Au milieu de toute cette cacophonie électorale, l’électeur essaie, tant bien que mal, de se faire une idée. Il aimerait surtout comprendre les programmes et connaître les positions proposées par les différents partis et que tentent d’articuler, tant bien que mal, plutôt mal que bien d’ailleurs, les divers candidats au cours de débats fades, futiles et d’interviews insipides. À les entendre tous, je ne sais plus si je dois en rire ou en pleurer. Un vrai cirque. L’un après l’autre, ils mettent les pieds dans les plats. J’en ris. Puis ils se mettent à faire des promesses qu’ils ne tiendront pas. J’en pleure. Tous des clowns. Ils me font peur. Je souffre de coulrophobie (ou phobie des clowns, mot que je viens de découvrir).
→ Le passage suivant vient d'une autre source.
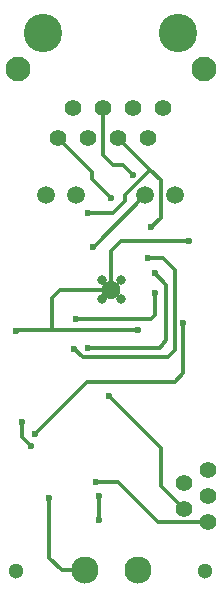
<source format=gbl>
%FSTAX23Y23*%
%MOIN*%
%SFA1B1*%

%IPPOS*%
%ADD43C,0.011811*%
%ADD44C,0.051181*%
%ADD45C,0.090551*%
%ADD46C,0.062992*%
%ADD47C,0.031496*%
%ADD48C,0.055118*%
%ADD49C,0.059842*%
%ADD50C,0.055905*%
%ADD51C,0.082677*%
%ADD52C,0.127952*%
%ADD53C,0.023622*%
%LNwol_pcb-1*%
%LPD*%
G54D43*
X00098Y00531D02*
X00125Y00503D01*
X00098Y00531D02*
Y00582D01*
X00425Y01185D02*
X00653D01*
X00393Y01023D02*
Y01153D01*
X00425Y01185*
X00196Y00889D02*
X00484D01*
X00082D02*
X00196D01*
Y00996*
X00224Y01023D02*
X00393D01*
X00196Y00996D02*
X00224Y01023D01*
X00141Y00543D02*
X00314Y00716D01*
X00606*
X00633Y00744D02*
Y00913D01*
X00606Y00716D02*
X00633Y00744D01*
X00342Y00381D02*
X00417D01*
X00551Y00248*
X00716*
X00559Y0037D02*
Y00496D01*
Y0037D02*
X00637Y00291D01*
X00385Y00669D02*
X00559Y00496D01*
X00078Y00885D02*
X00082Y00889D01*
X00299Y00799D02*
X00582D01*
X00271Y00826D02*
X00299Y00799D01*
X00582D02*
X00606Y00822D01*
Y0109*
X00566Y01129D02*
X00606Y0109D01*
X00515Y01129D02*
X00566D01*
X00539Y01078D02*
X00578Y01039D01*
Y00854D02*
Y01039D01*
X00555Y0083D02*
X00578Y00854D01*
X00318Y0083D02*
X00555D01*
X00524Y01422D02*
X00559Y01388D01*
X00418Y01528D02*
X00524Y01422D01*
X0044Y01318D02*
Y01338D01*
X00524Y01422*
X00318Y01279D02*
X00401D01*
X0044Y01318*
X0033Y01393D02*
Y01416D01*
Y01393D02*
X00393Y0133D01*
X00218Y01528D02*
X0033Y01416D01*
X00527Y01232D02*
X00559Y01263D01*
Y01388*
X00368Y01473D02*
Y01628D01*
Y01473D02*
X00401Y0144D01*
X00433D02*
X00468Y01405D01*
X00401Y0144D02*
X00433D01*
X00334Y01165D02*
X00335D01*
X00508Y01338*
X0023Y00088D02*
X00305D01*
X00188Y00129D02*
X0023Y00088D01*
X00188Y00129D02*
Y0033D01*
X00275Y00925D02*
D01*
X00527*
X00539Y00937*
Y01011*
X00354Y00255D02*
Y00334D01*
G54D44*
X00708Y00086D03*
X00078D03*
G54D45*
X00482Y00088D03*
X00305D03*
G54D46*
X00393Y01023D03*
G54D47*
X00425Y00992D03*
Y01055D03*
X00362D03*
Y00992D03*
G54D48*
X00637Y00377D03*
Y00291D03*
X00716Y00421D03*
Y00334D03*
Y00248D03*
G54D49*
X00608Y01338D03*
X00508D03*
X00278D03*
X00178D03*
G54D50*
X00218Y01528D03*
X00268Y01628D03*
X00318Y01528D03*
X00368Y01628D03*
X00418Y01528D03*
X00468Y01628D03*
X00518Y01528D03*
X00568Y01628D03*
G54D51*
X00704Y01758D03*
X00082D03*
G54D52*
X00168Y01878D03*
X00618D03*
G54D53*
X00098Y00582D03*
X00125Y00503D03*
X00653Y01185D03*
X00141Y00543D03*
X00633Y00913D03*
X00342Y00381D03*
X00385Y00669D03*
X00078Y00885D03*
X00271Y00826D03*
X00484Y00889D03*
X00515Y01129D03*
X00539Y01078D03*
X00318Y0083D03*
Y01279D03*
X00393Y0133D03*
X00527Y01232D03*
X00468Y01405D03*
X00334Y01165D03*
X00188Y0033D03*
X00275Y00925D03*
X00539Y01013D03*
X00354Y00334D03*
Y00255D03*
M02*
</source>
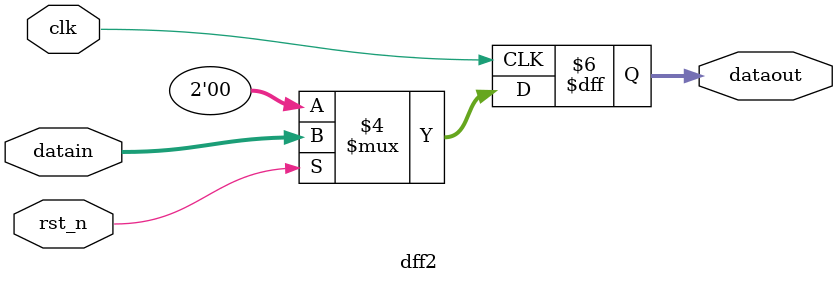
<source format=v>
module dff2 (clk,rst_n,datain,dataout);
	input clk,rst_n;
	input [1:0] datain;
	output [1:0] dataout;
	
	reg [1:0] dataout;
	
	always @(posedge clk)
		if (!rst_n)	dataout<=2'b0;
		else	dataout<=datain;
endmodule

</source>
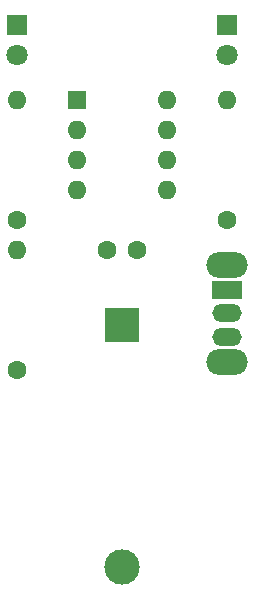
<source format=gbr>
G04 #@! TF.GenerationSoftware,KiCad,Pcbnew,(5.1.0)-1*
G04 #@! TF.CreationDate,2019-04-06T20:38:15-05:00*
G04 #@! TF.ProjectId,kicon19-blinky,6b69636f-6e31-4392-9d62-6c696e6b792e,rev?*
G04 #@! TF.SameCoordinates,Original*
G04 #@! TF.FileFunction,Copper,L1,Top*
G04 #@! TF.FilePolarity,Positive*
%FSLAX46Y46*%
G04 Gerber Fmt 4.6, Leading zero omitted, Abs format (unit mm)*
G04 Created by KiCad (PCBNEW (5.1.0)-1) date 2019-04-06 20:38:15*
%MOMM*%
%LPD*%
G04 APERTURE LIST*
%ADD10O,1.600000X1.600000*%
%ADD11R,1.600000X1.600000*%
%ADD12O,3.500000X2.200000*%
%ADD13O,2.500000X1.500000*%
%ADD14R,2.500000X1.500000*%
%ADD15C,1.600000*%
%ADD16C,1.800000*%
%ADD17R,1.800000X1.800000*%
%ADD18R,3.000000X3.000000*%
%ADD19C,3.000000*%
G04 APERTURE END LIST*
D10*
X157480000Y-101600000D03*
X149860000Y-109220000D03*
X157480000Y-104140000D03*
X149860000Y-106680000D03*
X157480000Y-106680000D03*
X149860000Y-104140000D03*
X157480000Y-109220000D03*
D11*
X149860000Y-101600000D03*
D12*
X162560000Y-123770000D03*
X162560000Y-115570000D03*
D13*
X162560000Y-121670000D03*
X162560000Y-119670000D03*
D14*
X162560000Y-117670000D03*
D15*
X162560000Y-111760000D03*
D10*
X162560000Y-101600000D03*
X144780000Y-101600000D03*
D15*
X144780000Y-111760000D03*
D10*
X144780000Y-114300000D03*
D15*
X144780000Y-124460000D03*
D16*
X162560000Y-97790000D03*
D17*
X162560000Y-95250000D03*
D16*
X144780000Y-97790000D03*
D17*
X144780000Y-95250000D03*
D15*
X152440000Y-114300000D03*
X154940000Y-114300000D03*
D18*
X153670000Y-120650000D03*
D19*
X153670000Y-141140000D03*
M02*

</source>
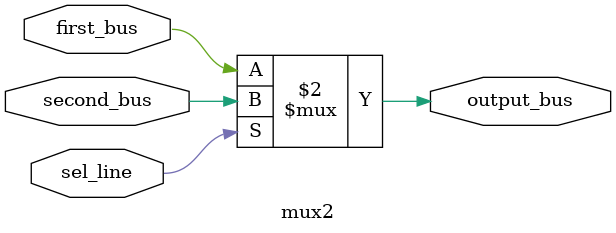
<source format=v>
module mux2(
  first_bus,
  second_bus,
  sel_line,
  output_bus
);
input first_bus;
input second_bus;
output output_bus;
input wire sel_line;
assign output_bus = (sel_line==0)?first_bus:second_bus;

endmodule // Mux2
</source>
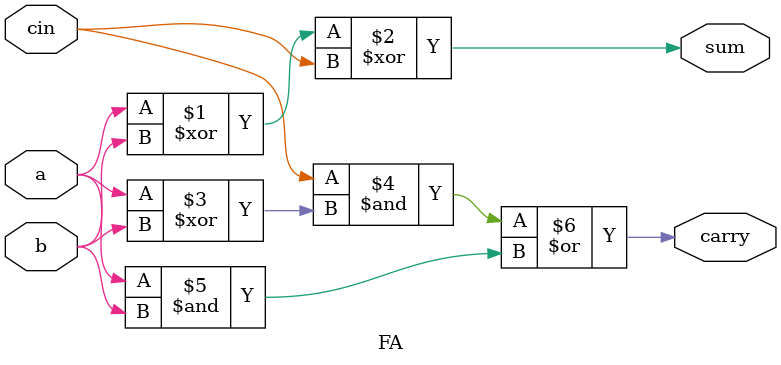
<source format=v>
`timescale 1ns / 1ps


module FA(
    //clock and reset

    //input
    a,
    b,
    cin,

    //output
    sum,
    carry
    );

    //clock and reset

    //input
    input a;
    input b;
    input cin;

    //output
    output sum;
    output carry;

    //code
    assign sum = a^b^cin;
    assign carry = (cin&(a^b))|(a&b);
    
endmodule

</source>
Il faut pourtant choisir. Mais comment ? Voyons la situation à Vancouver par exemple. Si vous vous fiez au nom des partis, vous êtes mal parti.
VISION est un nom choisi pour vous en mettre plein la vue. Vous espérez, en votant pour eux, avoir droit à une consultation gratuite chez l’oculiste. Vous souffrez définitivement de cécité.
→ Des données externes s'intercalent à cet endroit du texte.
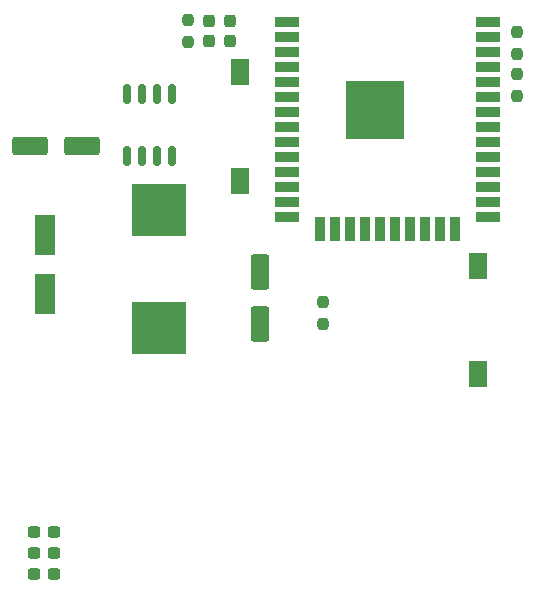
<source format=gbr>
%TF.GenerationSoftware,KiCad,Pcbnew,5.99.0-unknown-5c21f93803~130~ubuntu20.04.1*%
%TF.CreationDate,2021-06-27T12:50:21+02:00*%
%TF.ProjectId,ESP32-Reflow,45535033-322d-4526-9566-6c6f772e6b69,rev?*%
%TF.SameCoordinates,Original*%
%TF.FileFunction,Paste,Top*%
%TF.FilePolarity,Positive*%
%FSLAX46Y46*%
G04 Gerber Fmt 4.6, Leading zero omitted, Abs format (unit mm)*
G04 Created by KiCad (PCBNEW 5.99.0-unknown-5c21f93803~130~ubuntu20.04.1) date 2021-06-27 12:50:21*
%MOMM*%
%LPD*%
G01*
G04 APERTURE LIST*
G04 Aperture macros list*
%AMRoundRect*
0 Rectangle with rounded corners*
0 $1 Rounding radius*
0 $2 $3 $4 $5 $6 $7 $8 $9 X,Y pos of 4 corners*
0 Add a 4 corners polygon primitive as box body*
4,1,4,$2,$3,$4,$5,$6,$7,$8,$9,$2,$3,0*
0 Add four circle primitives for the rounded corners*
1,1,$1+$1,$2,$3*
1,1,$1+$1,$4,$5*
1,1,$1+$1,$6,$7*
1,1,$1+$1,$8,$9*
0 Add four rect primitives between the rounded corners*
20,1,$1+$1,$2,$3,$4,$5,0*
20,1,$1+$1,$4,$5,$6,$7,0*
20,1,$1+$1,$6,$7,$8,$9,0*
20,1,$1+$1,$8,$9,$2,$3,0*%
G04 Aperture macros list end*
%ADD10R,4.562100X4.462100*%
%ADD11RoundRect,0.237500X-0.300000X-0.237500X0.300000X-0.237500X0.300000X0.237500X-0.300000X0.237500X0*%
%ADD12RoundRect,0.237500X-0.237500X0.250000X-0.237500X-0.250000X0.237500X-0.250000X0.237500X0.250000X0*%
%ADD13RoundRect,0.250000X-0.550000X1.250000X-0.550000X-1.250000X0.550000X-1.250000X0.550000X1.250000X0*%
%ADD14RoundRect,0.237500X0.237500X-0.300000X0.237500X0.300000X-0.237500X0.300000X-0.237500X-0.300000X0*%
%ADD15R,2.000000X0.900000*%
%ADD16R,0.900000X2.000000*%
%ADD17R,5.000000X5.000000*%
%ADD18R,1.600000X2.180000*%
%ADD19RoundRect,0.250000X-1.250000X-0.550000X1.250000X-0.550000X1.250000X0.550000X-1.250000X0.550000X0*%
%ADD20R,1.800000X3.500000*%
%ADD21RoundRect,0.150000X0.150000X-0.675000X0.150000X0.675000X-0.150000X0.675000X-0.150000X-0.675000X0*%
%ADD22RoundRect,0.237500X0.237500X-0.250000X0.237500X0.250000X-0.237500X0.250000X-0.237500X-0.250000X0*%
G04 APERTURE END LIST*
D10*
%TO.C,L1*%
X118920000Y-93390000D03*
X118920000Y-103390000D03*
%TD*%
D11*
%TO.C,C7*%
X108337500Y-124200000D03*
X110062500Y-124200000D03*
%TD*%
%TO.C,C6*%
X108337500Y-122400000D03*
X110062500Y-122400000D03*
%TD*%
%TO.C,C5*%
X108337500Y-120600000D03*
X110062500Y-120600000D03*
%TD*%
D12*
%TO.C,R4*%
X132800000Y-101187500D03*
X132800000Y-103012500D03*
%TD*%
%TO.C,R3*%
X149300000Y-78287500D03*
X149300000Y-80112500D03*
%TD*%
D13*
%TO.C,C4*%
X127500000Y-98600000D03*
X127500000Y-103000000D03*
%TD*%
D14*
%TO.C,C3*%
X123200000Y-79062500D03*
X123200000Y-77337500D03*
%TD*%
D15*
%TO.C,U2*%
X129770000Y-77435000D03*
X129770000Y-78705000D03*
X129770000Y-79975000D03*
X129770000Y-81245000D03*
X129770000Y-82515000D03*
X129770000Y-83785000D03*
X129770000Y-85055000D03*
X129770000Y-86325000D03*
X129770000Y-87595000D03*
X129770000Y-88865000D03*
X129770000Y-90135000D03*
X129770000Y-91405000D03*
X129770000Y-92675000D03*
X129770000Y-93945000D03*
D16*
X132555000Y-94945000D03*
X133825000Y-94945000D03*
X135095000Y-94945000D03*
X136365000Y-94945000D03*
X137635000Y-94945000D03*
X138905000Y-94945000D03*
X140175000Y-94945000D03*
X141445000Y-94945000D03*
X142715000Y-94945000D03*
X143985000Y-94945000D03*
D15*
X146770000Y-93945000D03*
X146770000Y-92675000D03*
X146770000Y-91405000D03*
X146770000Y-90135000D03*
X146770000Y-88865000D03*
X146770000Y-87595000D03*
X146770000Y-86325000D03*
X146770000Y-85055000D03*
X146770000Y-83785000D03*
X146770000Y-82515000D03*
X146770000Y-81245000D03*
X146770000Y-79975000D03*
X146770000Y-78705000D03*
X146770000Y-77435000D03*
D17*
X137270000Y-84935000D03*
%TD*%
D18*
%TO.C,SW1*%
X125770000Y-90865000D03*
X125770000Y-81685000D03*
%TD*%
%TO.C,SW2*%
X145970000Y-98085000D03*
X145970000Y-107265000D03*
%TD*%
D14*
%TO.C,C2*%
X124992000Y-79052500D03*
X124992000Y-77327500D03*
%TD*%
D12*
%TO.C,R2*%
X149300000Y-81887500D03*
X149300000Y-83712500D03*
%TD*%
D19*
%TO.C,C1*%
X108070000Y-87940000D03*
X112470000Y-87940000D03*
%TD*%
D20*
%TO.C,D1*%
X109270000Y-95440000D03*
X109270000Y-100440000D03*
%TD*%
D21*
%TO.C,U1*%
X116265000Y-88815000D03*
X117535000Y-88815000D03*
X118805000Y-88815000D03*
X120075000Y-88815000D03*
X120075000Y-83565000D03*
X118805000Y-83565000D03*
X117535000Y-83565000D03*
X116265000Y-83565000D03*
%TD*%
D22*
%TO.C,R1*%
X121400000Y-79112500D03*
X121400000Y-77287500D03*
%TD*%
M02*

</source>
Le NPA (Non Partisan Association) que je traduis librement par Association sans parti pris. Vraiment ? Si un parti ne prend pas parti, il sera pris à partie. La partie pour ce parti est perdue d’avance.
Et COPE (Coalition Of Progressive Electors) : des électeurs progressifs qui se réunissent, cela donne quoi ? Un parti qui, malgré ses bonnes intentions, ne progresse pas. Ce ne sont pas des électeurs mais des élus dont ce parti à besoin.
Quant aux VERTS ? Désintéressés par le poste de maire, les Verts, de (se) taire, s’enterrent. Ils com-
ptent sur du beurre qu’ils mettront chichement dans leurs épinards.
J’en conviens encore une fois, le choix s’avère compliqué. Mais, malgré tout, je continue à croire que chaque citoyen doit se rendre aux urnes, quitte à voter blanc (ou vert) pour exprimer son mécontentement. J’ai, pendant longtemps, adhéré au slogan « Élections, piège à cons’ »suivi logiquement par mon abstention, jusqu’au jour où je me suis rendu compte que le slogan lui-même était aussi un piège. Depuis je vote… toujours du mauvais côté de la barrière. Mes candidats rarement l’emportent. Je dois leur porter la guigne. Ils préfèreraient, peut-être, que je m’abstienne, histoire d’améliorer leur chance de se faire élire. Cependant, ce 15 novembre, comme moi, n’hésitez pas à faire valoir votre droit.
Que vous votiez à gauche, si le cœur vous en dit, à droite, si votre portefeuille vous le dicte, ou au centre, si vous êtes sur une voie à sens unique, votez pour un lui, votez pour un nom, votez pour une elle ou pour untel, mais votez, même si ce n’est pas votre tasse de thé.